Write out exactly the lines of the records running from the line containing "Kids don’t cool" up to and including the line containing "Seniors are also at risk.".
----- Record set
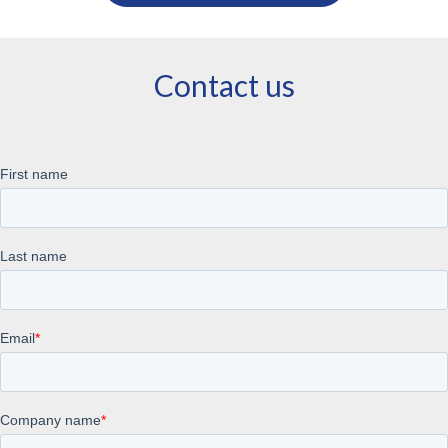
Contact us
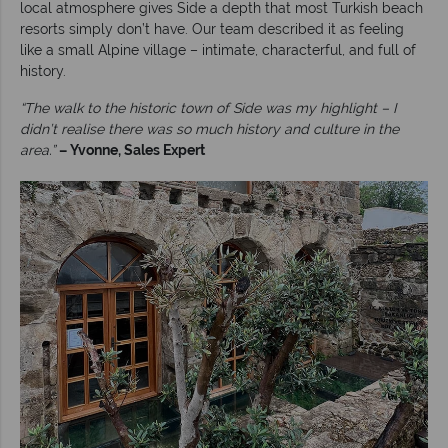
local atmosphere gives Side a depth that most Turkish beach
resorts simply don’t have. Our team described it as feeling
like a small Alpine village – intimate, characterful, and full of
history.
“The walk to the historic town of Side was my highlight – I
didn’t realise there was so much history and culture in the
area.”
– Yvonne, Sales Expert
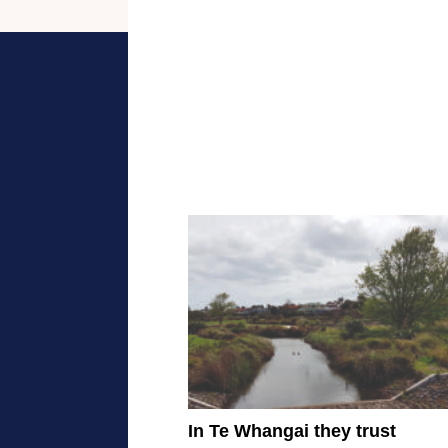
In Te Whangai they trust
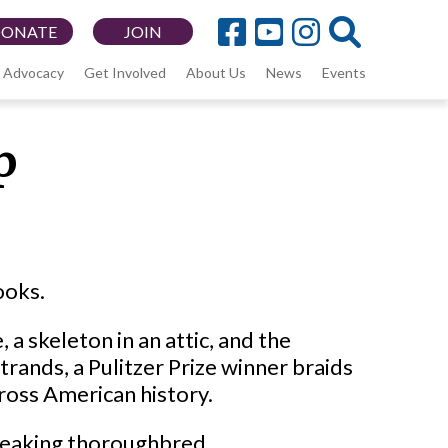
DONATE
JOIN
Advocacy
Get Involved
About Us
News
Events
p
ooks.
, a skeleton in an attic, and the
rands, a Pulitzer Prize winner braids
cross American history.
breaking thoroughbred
----------
----- Record set
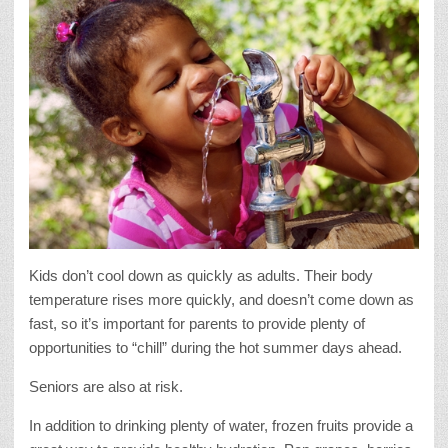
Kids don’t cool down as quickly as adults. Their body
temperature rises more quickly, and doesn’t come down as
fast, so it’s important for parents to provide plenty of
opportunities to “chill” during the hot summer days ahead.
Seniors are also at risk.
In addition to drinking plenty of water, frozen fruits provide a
----------
----- Record set
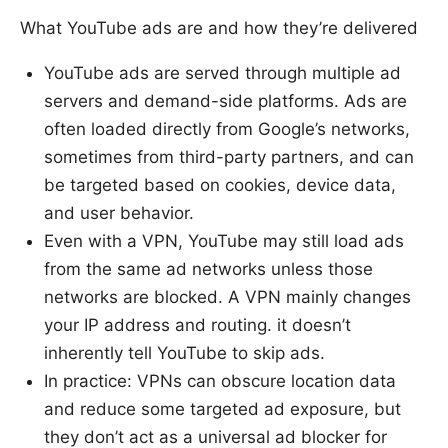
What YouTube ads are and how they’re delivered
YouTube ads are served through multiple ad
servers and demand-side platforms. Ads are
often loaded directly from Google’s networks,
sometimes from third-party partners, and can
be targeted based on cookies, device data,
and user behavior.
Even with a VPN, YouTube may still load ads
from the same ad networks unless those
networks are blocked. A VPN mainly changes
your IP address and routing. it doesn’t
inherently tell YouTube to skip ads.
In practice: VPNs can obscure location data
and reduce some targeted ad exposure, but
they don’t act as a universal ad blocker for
----------
> [Task response]:
Kids don’t cool down as quickly as adults. Their body
temperature rises more quickly, and doesn’t come down as
fast, so it’s important for parents to provide plenty of
opportunities to “chill” during the hot summer days ahead.
Seniors are also at risk.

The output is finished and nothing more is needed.